Il y a eu des précédents en France, notamment la pollution de l'eau à Châteaulin, en 2020. Près de 400 000 litres de digestat s'étaient échappés. Les habitants avaient été privés d'eau potable.

Inquiétude de la population

Sébastien Almagro s'inquiète. "Le digestat est une matière très azotée. Il s'est déversé à proximité d'une source de captage d'eau du Grand Reims qui fournit 25% de l'eau potable de la métropole. Une pollution pourrait avoir de graves conséquences sur la santé des consommateurs du Grand Reims, provoquer des nausées, des malaises, ou des problèmes digestifs."

Il se dit d'autant plus inquiet que l'association a alerté les pouvoirs publics à de nombreuses reprises sans jamais obtenir de réponse. " Le plus troublant", ajoute-t-il, "c'est que l'accident s'est produit le 17 février mais les services de l’Etat ne sont venus que le 25 février. Une semaine pendant laquelle nous ne sommes pas sûrs que des mesures de sécurité aient été prises."

Le maire de la commune, Nicolas Habare, confirme. "J'ai été averti seulement le 26 février par le sous-préfet. J’ai demandé les taux d’azote à l’ARS Grand Est et aux services eau et assainissement du Grand Reims, mais je n'ai pas obtenu de réponse", regrette-t-il.

Grand Reims : tout est sous contrôle

Dans un communiqué, la direction de l'eau et de l'assainissement du Grand Reims précise qu'"en lien étroit avec les services de l’État et notamment l’agence régionale de santé, et sur la base de l’expertise de l’hydrogéologue agréé en la matière, les captages du Grand Reims ne sont pas impactés à ce stade par l’événement."
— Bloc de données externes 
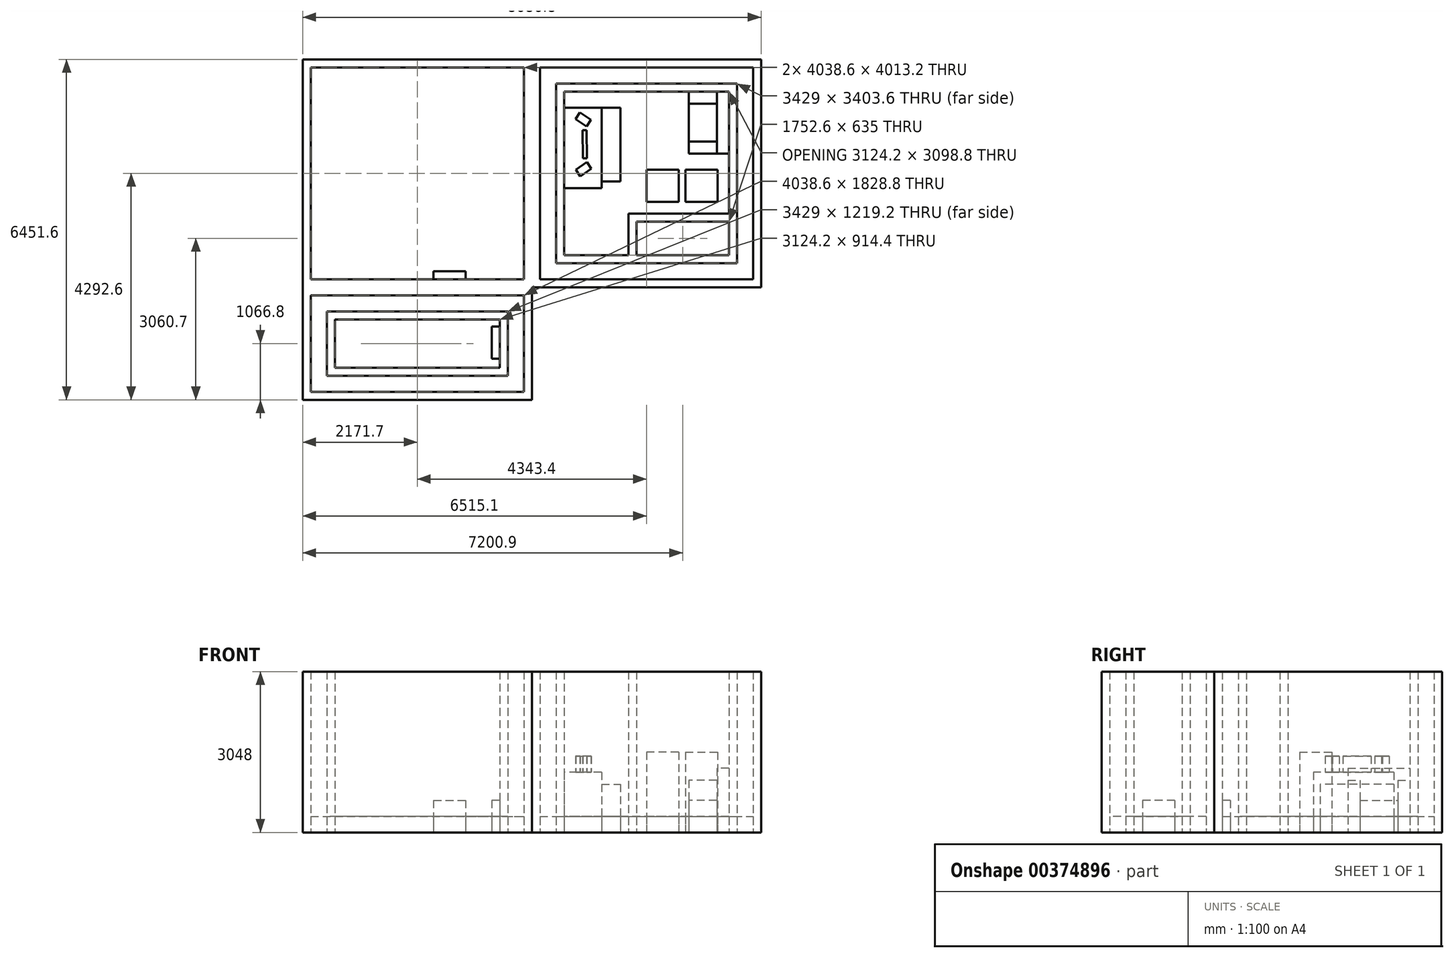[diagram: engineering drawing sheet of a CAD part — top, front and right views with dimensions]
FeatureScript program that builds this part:
annotation { "Feature Type Name" : "Feature", "Feature Type Description" : "" }
export const myFeature = defineFeature(function(context is Context, id is Id, definition is map)
    precondition{}
    {
        {
            var Q0;
            Q0=qCreatedBy(makeId("Top.planeOp"),FACE);
            var sketch = newSketch(context, id + "F0", { "sketchPlane" : qUnion([Q0])});
            skLineSegment(sketch, "E0.bottom", {"start": v(1562.1, 1549.4) * mm, "end": v(-1562.1, 1549.4) * mm});
            skLineSegment(sketch, "E0.top", {"start": v(1562.1, -1549.4) * mm, "end": v(-1562.1, -1549.4) * mm});
            skLineSegment(sketch, "E0.left", {"start": v(1562.1, 1549.4) * mm, "end": v(1562.1, -1549.4) * mm});
            skLineSegment(sketch, "E0.right", {"start": v(-1562.1, 1549.4) * mm, "end": v(-1562.1, -1549.4) * mm});
            skPoint(sketch, "E0.middle", {"position": v(0, 0) * mm});
            skLineSegment(sketch, "E1", {"start": v(-342.9, -762) * mm, "end": v(-342.9, -1549.4) * mm});
            skLineSegment(sketch, "E2", {"start": v(-190.5, -914.4) * mm, "end": v(-190.5, -1549.4) * mm});
            skLineSegment(sketch, "E3", {"start": v(-1714.5, 1701.8) * mm, "end": v(1714.5, 1701.8) * mm});
            skLineSegment(sketch, "E4", {"start": v(-1714.5, 1701.8) * mm, "end": v(-1714.5, -1701.8) * mm});
            skLineSegment(sketch, "E5", {"start": v(-1714.5, -1701.8) * mm, "end": v(1714.5, -1701.8) * mm});
            skLineSegment(sketch, "E6", {"start": v(1714.5, -1701.8) * mm, "end": v(1714.5, 1701.8) * mm});
            skLineSegment(sketch, "E7", {"start": v(-342.9, -762) * mm, "end": v(1562.1, -762) * mm});
            skLineSegment(sketch, "E8", {"start": v(-190.5, -914.4) * mm, "end": v(1562.1, -914.4) * mm});
            skLineSegment(sketch, "E9", {"start": v(-1562.1, 1244.6) * mm, "end": v(-850.9, 1244.6) * mm});
            skLineSegment(sketch, "E10", {"start": v(-850.9, 1244.6) * mm, "end": v(-850.9, -279.4) * mm});
            skLineSegment(sketch, "E11", {"start": v(-850.9, -279.4) * mm, "end": v(-1562.1, -279.4) * mm});
            skLineSegment(sketch, "E12", {"start": v(-850.9, 1244.6) * mm, "end": v(-495.3, 1244.6) * mm});
            skLineSegment(sketch, "E13", {"start": v(-495.3, 1244.6) * mm, "end": v(-495.3, -152.4) * mm});
            skPoint(sketch, "E14.endSnap0", {"position": v(-495.3, 546.1) * mm});
            skLineSegment(sketch, "E15", {"start": v(-1049.68, 1012.65) * mm, "end": v(-1260.14, 1154.85) * mm});
            skLineSegment(sketch, "E16", {"start": v(-1260.14, 1154.85) * mm, "end": v(-1345.47, 1028.58) * mm});
            skLineSegment(sketch, "E17", {"start": v(-1345.47, 1028.58) * mm, "end": v(-1135, 886.37) * mm});
            skLineSegment(sketch, "E18", {"start": v(-1135, 886.37) * mm, "end": v(-1049.68, 1012.65) * mm});
            skLineSegment(sketch, "E19", {"start": v(-1041.93, 84.79) * mm, "end": v(-1252.4, -57.42) * mm});
            skLineSegment(sketch, "E20", {"start": v(-1252.4, -57.42) * mm, "end": v(-1337.71, 68.86) * mm});
            skLineSegment(sketch, "E21", {"start": v(-1337.71, 68.86) * mm, "end": v(-1127.25, 211.07) * mm});
            skLineSegment(sketch, "E22", {"start": v(-1127.25, 211.07) * mm, "end": v(-1041.93, 84.79) * mm});
            skLineSegment(sketch, "E23", {"start": v(-495.3, -152.4) * mm, "end": v(-850.9, -152.4) * mm});
            skLineSegment(sketch, "E24", {"start": v(-2019.3, -2006.6) * mm, "end": v(2019.3, -2006.6) * mm});
            skLineSegment(sketch, "E25", {"start": v(-2019.3, -2006.6) * mm, "end": v(-2019.3, 2006.6) * mm});
            skLineSegment(sketch, "E26", {"start": v(-2019.3, 2006.6) * mm, "end": v(2019.3, 2006.6) * mm});
            skLineSegment(sketch, "E27", {"start": v(2019.3, 2006.6) * mm, "end": v(2019.3, -2006.6) * mm});
            skLineSegment(sketch, "E28", {"start": v(-2171.7, 2159) * mm, "end": v(-2171.7, -2159) * mm});
            skLineSegment(sketch, "E29", {"start": v(-2171.7, -2159) * mm, "end": v(2171.7, -2159) * mm});
            skLineSegment(sketch, "E30", {"start": v(-2171.7, 2159) * mm, "end": v(2171.7, 2159) * mm});
            skLineSegment(sketch, "E31", {"start": v(2171.7, 2159) * mm, "end": v(2171.7, -2159) * mm});
            skLineSegment(sketch, "E32", {"start": v(0, -539.49) * mm, "end": v(0, 70.11) * mm});
            skLineSegment(sketch, "E33", {"start": v(0, 70.11) * mm, "end": v(609.6, 70.11) * mm});
            skLineSegment(sketch, "E34", {"start": v(609.6, 70.11) * mm, "end": v(609.6, -539.49) * mm});
            skLineSegment(sketch, "E35", {"start": v(609.6, -539.49) * mm, "end": v(0, -539.49) * mm});
            skLineSegment(sketch, "E36", {"start": v(736.6, 70.11) * mm, "end": v(736.6, -539.49) * mm});
            skLineSegment(sketch, "E37", {"start": v(736.6, -539.49) * mm, "end": v(1346.2, -539.49) * mm});
            skLineSegment(sketch, "E38", {"start": v(736.6, 70.11) * mm, "end": v(1346.2, 70.11) * mm});
            skLineSegment(sketch, "E39", {"start": v(1346.2, 70.11) * mm, "end": v(1346.2, -539.49) * mm});
            skLineSegment(sketch, "E40", {"start": v(1562.1, 374.91) * mm, "end": v(800.1, 374.91) * mm});
            skLineSegment(sketch, "E41", {"start": v(800.1, 374.91) * mm, "end": v(800.1, 1549.4) * mm});
            skLineSegment(sketch, "E42", {"start": v(1333.5, 374.91) * mm, "end": v(1333.5, 1549.4) * mm});
            skLineSegment(sketch, "E43", {"start": v(1333.5, 1320.8) * mm, "end": v(800.1, 1320.8) * mm});
            skLineSegment(sketch, "E44", {"start": v(1333.5, 603.51) * mm, "end": v(800.1, 603.51) * mm});
            skLineSegment(sketch, "E45", {"start": v(-2171.7, 2159) * mm, "end": v(-6515.1, 2159) * mm});
            skLineSegment(sketch, "E46", {"start": v(-6515.1, 2159) * mm, "end": v(-6515.1, -2159) * mm});
            skLineSegment(sketch, "E47", {"start": v(-6515.1, -2159) * mm, "end": v(-2171.7, -2159) * mm});
            skLineSegment(sketch, "E48", {"start": v(-6362.7, 2006.6) * mm, "end": v(-6362.7, -2006.6) * mm});
            skLineSegment(sketch, "E49", {"start": v(-2324.1, -2006.6) * mm, "end": v(-2324.1, 2006.6) * mm});
            skLineSegment(sketch, "E50", {"start": v(-6362.7, 2006.6) * mm, "end": v(-2324.1, 2006.6) * mm});
            skLineSegment(sketch, "E51", {"start": v(-6362.7, -2006.6) * mm, "end": v(-2324.1, -2006.6) * mm});
            skLineSegment(sketch, "E52", {"start": v(-6515.1, -2159) * mm, "end": v(-6515.1, -4292.6) * mm});
            skLineSegment(sketch, "E53", {"start": v(-2171.7, -2159) * mm, "end": v(-2171.7, -4292.6) * mm});
            skLineSegment(sketch, "E54", {"start": v(-6515.1, -4292.6) * mm, "end": v(-2171.7, -4292.6) * mm});
            skLineSegment(sketch, "E55", {"start": v(-2324.1, -2311.4) * mm, "end": v(-2324.1, -4140.2) * mm});
            skLineSegment(sketch, "E56", {"start": v(-2324.1, -2311.4) * mm, "end": v(-6362.7, -2311.4) * mm});
            skLineSegment(sketch, "E57", {"start": v(-2324.1, -4140.2) * mm, "end": v(-6362.7, -4140.2) * mm});
            skLineSegment(sketch, "E58", {"start": v(-6362.7, -4140.2) * mm, "end": v(-6362.7, -2311.4) * mm});
            skLineSegment(sketch, "E59", {"start": v(-2628.9, -2616.2) * mm, "end": v(-6057.9, -2616.2) * mm});
            skLineSegment(sketch, "E60", {"start": v(-2628.9, -3835.4) * mm, "end": v(-6057.9, -3835.4) * mm});
            skLineSegment(sketch, "E61", {"start": v(-6057.9, -2616.2) * mm, "end": v(-6057.9, -3835.4) * mm});
            skLineSegment(sketch, "E62", {"start": v(-2628.9, -2616.2) * mm, "end": v(-2628.9, -3835.4) * mm});
            skLineSegment(sketch, "E63", {"start": v(-2781.3, -2768.6) * mm, "end": v(-5905.5, -2768.6) * mm});
            skLineSegment(sketch, "E64", {"start": v(-2781.3, -3683) * mm, "end": v(-5905.5, -3683) * mm});
            skLineSegment(sketch, "E65", {"start": v(-5905.5, -3683) * mm, "end": v(-5905.5, -2768.6) * mm});
            skLineSegment(sketch, "E66", {"start": v(-2781.3, -2768.6) * mm, "end": v(-2781.3, -3683) * mm});
            skLineSegment(sketch, "E67", {"start": v(-1134.2, 815.38) * mm, "end": v(-1128.07, 282.06) * mm});
            skLineSegment(sketch, "E68", {"start": v(-1134.2, 815.38) * mm, "end": v(-1210.39, 814.5) * mm});
            skLineSegment(sketch, "E69", {"start": v(-1128.07, 282.06) * mm, "end": v(-1204.26, 281.18) * mm});
            skLineSegment(sketch, "E70", {"start": v(-1204.26, 281.18) * mm, "end": v(-1210.39, 814.5) * mm});
            skLineSegment(sketch, "E71", {"start": v(-3425.85, -2006.6) * mm, "end": v(-3425.85, -1854.2) * mm});
            skLineSegment(sketch, "E72", {"start": v(-3425.85, -1854.2) * mm, "end": v(-4035.45, -1854.2) * mm});
            skLineSegment(sketch, "E73", {"start": v(-4035.45, -1854.2) * mm, "end": v(-4035.45, -2006.6) * mm});
            skLineSegment(sketch, "E74", {"start": v(-2781.3, -2904.21) * mm, "end": v(-2933.7, -2904.21) * mm});
            skLineSegment(sketch, "E75", {"start": v(-2933.7, -2904.21) * mm, "end": v(-2933.7, -3513.81) * mm});
            skLineSegment(sketch, "E76", {"start": v(-2933.7, -3513.81) * mm, "end": v(-2781.3, -3513.81) * mm});
            skSolve(sketch);
        }
        {
            var Q0;
            Q0=makeQuery(id+"F0.imprint","IMPRINT",FACE,{"disambiguationData":[TD([[makeQuery(id+"F0.imprint","IMPRINT",EDGE,{"derivedFrom":sQuery(id+"F0.wireOp",EDGE,"E28")}),-1.0]])]});
            var Q1;
            Q1=makeQuery(id+"F0.imprint","IMPRINT",FACE,{"disambiguationData":[TD([[makeQuery(id+"F0.imprint","IMPRINT",EDGE,{"derivedFrom":sQuery(id+"F0.wireOp",EDGE,"E47")}),-1.0]])]});
            var Q2;
            Q2=makeQuery(id+"F0.imprint","IMPRINT",FACE,{"disambiguationData":[TD([[makeQuery(id+"F0.imprint","IMPRINT",EDGE,{"derivedFrom":sQuery(id+"F0.wireOp",EDGE,"E59")}),1.0]])]});
            var Q3;
            Q3=makeQuery(id+"F0.imprint","IMPRINT",FACE,{"disambiguationData":[TD([[makeQuery(id+"F0.imprint","IMPRINT",EDGE,{"derivedFrom":sQuery(id+"F0.wireOp",EDGE,"E24")}),-1.0]])]});
            var Q4;
            Q4=makeQuery(id+"F0.imprint","IMPRINT",FACE,{"disambiguationData":[TD([[makeQuery(id+"F0.imprint","IMPRINT",EDGE,{"derivedFrom":sQuery(id+"F0.wireOp",EDGE,"E3")}),-1.0]])]});
            var Q5;
            {var subQ0=sQuery(id+"F0.wireOp",EDGE,"E1");Q5=makeQuery(id+"F0.imprint","IMPRINT",FACE,{"disambiguationData":[TD([[makeQuery(id+"F0.imprint","IMPRINT",EDGE,{"derivedFrom":subQ0}),1.0]])]});}
            extrude(context, id + "F1", {"entities" : qUnion([Q0, Q1, Q2, Q3, Q4, Q5]), "depth" : 3048 * mm});
        }
        {
            var Q0;
            {var subQ5=sQuery(id+"F0.wireOp",EDGE,"E43");Q0=makeQuery(id+"F0.imprint","IMPRINT",FACE,{"disambiguationData":[TD([[makeQuery(id+"F0.imprint","IMPRINT",EDGE,{"derivedFrom":subQ5}),-1.0]])]});}
            var Q1;
            {var subQ5=sQuery(id+"F0.wireOp",EDGE,"E44");Q1=makeQuery(id+"F0.imprint","IMPRINT",FACE,{"disambiguationData":[TD([[makeQuery(id+"F0.imprint","IMPRINT",EDGE,{"derivedFrom":subQ5}),1.0]])]});}
            extrude(context, id + "F2", {"entities" : qUnion([Q0, Q1]), "depth" : 990.6 * mm});
        }
        {
            var Q0;
            {var subQ0=sQuery(id+"F0.wireOp",EDGE,"E43");Q0=makeQuery(id+"F0.imprint","IMPRINT",FACE,{"disambiguationData":[TD([[makeQuery(id+"F0.imprint","IMPRINT",EDGE,{"derivedFrom":subQ0}),1.0]])]});}
            extrude(context, id + "F3", {"entities" : qUnion([Q0]), "depth" : 609.6 * mm});
        }
        {
            var Q0;
            Q0=makeQuery(id+"F0.imprint","IMPRINT",FACE,{"disambiguationData":[TD([[makeQuery(id+"F0.imprint","IMPRINT",EDGE,{"derivedFrom":sQuery(id+"F0.wireOp",EDGE,"E32")}),-1.0]])]});
            var Q1;
            Q1=makeQuery(id+"F0.imprint","IMPRINT",FACE,{"disambiguationData":[TD([[makeQuery(id+"F0.imprint","IMPRINT",EDGE,{"derivedFrom":sQuery(id+"F0.wireOp",EDGE,"E36")}),1.0]])]});
            extrude(context, id + "F4", {"entities" : qUnion([Q0, Q1]), "depth" : 1524 * mm});
        }
        {
            var Q0;
            {var subQ0=sQuery(id+"F0.wireOp",EDGE,"E12");Q0=makeQuery(id+"F0.imprint","IMPRINT",FACE,{"disambiguationData":[TD([[makeQuery(id+"F0.imprint","IMPRINT",EDGE,{"derivedFrom":subQ0}),-1.0]])]});}
            extrude(context, id + "F5", {"entities" : qUnion([Q0]), "depth" : 914.4 * mm});
        }
        {
            var Q0;
            {var subQ1=sQuery(id+"F0.wireOp",EDGE,"E9");Q0=makeQuery(id+"F0.imprint","IMPRINT",FACE,{"disambiguationData":[TD([[makeQuery(id+"F0.imprint","IMPRINT",EDGE,{"derivedFrom":subQ1}),-1.0]])]});}
            extrude(context, id + "F6", {"entities" : qUnion([Q0]), "depth" : 1143 * mm});
        }
        {
            var Q0;
            Q0=makeQuery(id+"F0.imprint","IMPRINT",FACE,{"disambiguationData":[TD([[makeQuery(id+"F0.imprint","IMPRINT",EDGE,{"derivedFrom":sQuery(id+"F0.wireOp",EDGE,"E15")}),1.0]])]});
            var Q1;
            Q1=makeQuery(id+"F0.imprint","IMPRINT",FACE,{"disambiguationData":[TD([[makeQuery(id+"F0.imprint","IMPRINT",EDGE,{"derivedFrom":sQuery(id+"F0.wireOp",EDGE,"E67")}),-1.0]])]});
            var Q2;
            Q2=makeQuery(id+"F0.imprint","IMPRINT",FACE,{"disambiguationData":[TD([[makeQuery(id+"F0.imprint","IMPRINT",EDGE,{"derivedFrom":sQuery(id+"F0.wireOp",EDGE,"E19")}),-1.0]])]});
            extrude(context, id + "F7", {"entities" : qUnion([Q0, Q1, Q2]), "operationType" : NewBodyOperationType.ADD, "depth" : 1447.8 * mm});
        }
        {
            var Q0;
            {var subQ4=sQuery(id+"F0.wireOp",EDGE,"E0.left");var subQ6=sQuery(id+"F0.wireOp",EDGE,"E0.bottom");var subQ7=makeQuery(id+"F0.imprint","INTERSECT",VERTEX,{"derivedFrom":[subQ6,subQ4]});Q0=makeQuery(id+"F0.imprint","IMPRINT",FACE,{"disambiguationData":[TD([[makeQuery(id+"F0.imprint","IMPRINT",EDGE,{"disambiguationData":[TD([[subQ7,-1.0]])],"derivedFrom":subQ6}),1.0]])]});}
            extrude(context, id + "F8", {"entities" : qUnion([Q0]), "depth" : 1219.2 * mm});
        }
        {
            var Q0;
            {var subQ7=sQuery(id+"F0.wireOp",EDGE,"E1");Q0=makeQuery(id+"F0.imprint","IMPRINT",FACE,{"disambiguationData":[TD([[makeQuery(id+"F0.imprint","IMPRINT",EDGE,{"derivedFrom":subQ7}),-1.0]])]});}
            var Q1;
            {var subQ3=sQuery(id+"F0.wireOp",EDGE,"E2");Q1=makeQuery(id+"F0.imprint","IMPRINT",FACE,{"disambiguationData":[TD([[makeQuery(id+"F0.imprint","IMPRINT",EDGE,{"derivedFrom":subQ3}),1.0]])]});}
            var Q2;
            Q2=makeQuery(id+"F0.imprint","IMPRINT",FACE,{"disambiguationData":[TD([[makeQuery(id+"F0.imprint","IMPRINT",EDGE,{"derivedFrom":sQuery(id+"F0.wireOp",EDGE,"E3")}),1.0]])]});
            var Q3;
            Q3=makeQuery(id+"F0.imprint","IMPRINT",FACE,{"disambiguationData":[TD([[makeQuery(id+"F0.imprint","IMPRINT",EDGE,{"derivedFrom":sQuery(id+"F0.wireOp",EDGE,"E48")}),1.0]])]});
            var Q4;
            Q4=makeQuery(id+"F0.imprint","IMPRINT",FACE,{"disambiguationData":[TD([[makeQuery(id+"F0.imprint","IMPRINT",EDGE,{"derivedFrom":sQuery(id+"F0.wireOp",EDGE,"E63")}),1.0]])]});
            var Q5;
            Q5=makeQuery(id+"F0.imprint","IMPRINT",FACE,{"disambiguationData":[TD([[makeQuery(id+"F0.imprint","IMPRINT",EDGE,{"derivedFrom":sQuery(id+"F0.wireOp",EDGE,"E55")}),-1.0]])]});
            extrude(context, id + "F9", {"entities" : qUnion([Q0, Q1, Q2, Q3, Q4, Q5]), "depth" : 304.8 * mm});
        }
        {
            var Q0;
            {var subQ0=sQuery(id+"F0.wireOp",EDGE,"E71");Q0=makeQuery(id+"F0.imprint","IMPRINT",FACE,{"disambiguationData":[TD([[makeQuery(id+"F0.imprint","IMPRINT",EDGE,{"derivedFrom":subQ0}),1.0]])]});}
            var Q1;
            {var subQ0=sQuery(id+"F0.wireOp",EDGE,"E74");Q1=makeQuery(id+"F0.imprint","IMPRINT",FACE,{"disambiguationData":[TD([[makeQuery(id+"F0.imprint","IMPRINT",EDGE,{"derivedFrom":subQ0}),1.0]])]});}
            extrude(context, id + "F10", {"entities" : qUnion([Q0, Q1]), "depth" : 609.6 * mm});
        }
    });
"Un ensemble de mesures de précaution a été mis en œuvre. En ce qui concerne le captage de Bourgogne-Fresne, celui-ci ne dessert plus la commune depuis plusieurs mois, l’alimentation en eau potable de la population étant assurée par d’autres captages du Grand Reims."

"Il convient donc de conforter l’ensemble de la population de la commune que l’eau potable de la commune est conforme aux attentes sanitaires." L'agglomération se veut donc rassurante. 

Méthabaz prend des mesures

Dans un communiqué de presse, Méthabaz explique, qu'"accompagné par des experts, l'entreprise a immédiatement pris les mesures nécessaires pour contenir le déversement du digestat. Le pompage des bassins a rapidement été amorcé." Methabaz précise également que "les bassins sont actuellement débarrassés des deux tiers de digestat qui s’y trouvait. Par ailleurs, le curage et le nettoyage des espaces verts ainsi que des routes et des abords des bassins sont en cours afin de limiter les infiltrations dans le sol."
"Des mesures correctives complémentaires et des analyses régulières seront menées, en stricte conformité avec l’arrêté préfectoral et Méthabaz tirera tous les enseignements de cet incident.
Avec cette unité de méthanisation, Méthabaz souhaite être un acteur contribuant à l’économie circulaire mais aussi à l’énergie renouvelable par la valorisation des coproduits agricoles locaux. La préservation de l’environnement a été et reste un moteur de notre ambition de même qu’une exploitation responsable", ajoute l'entreprise dans son communiqué.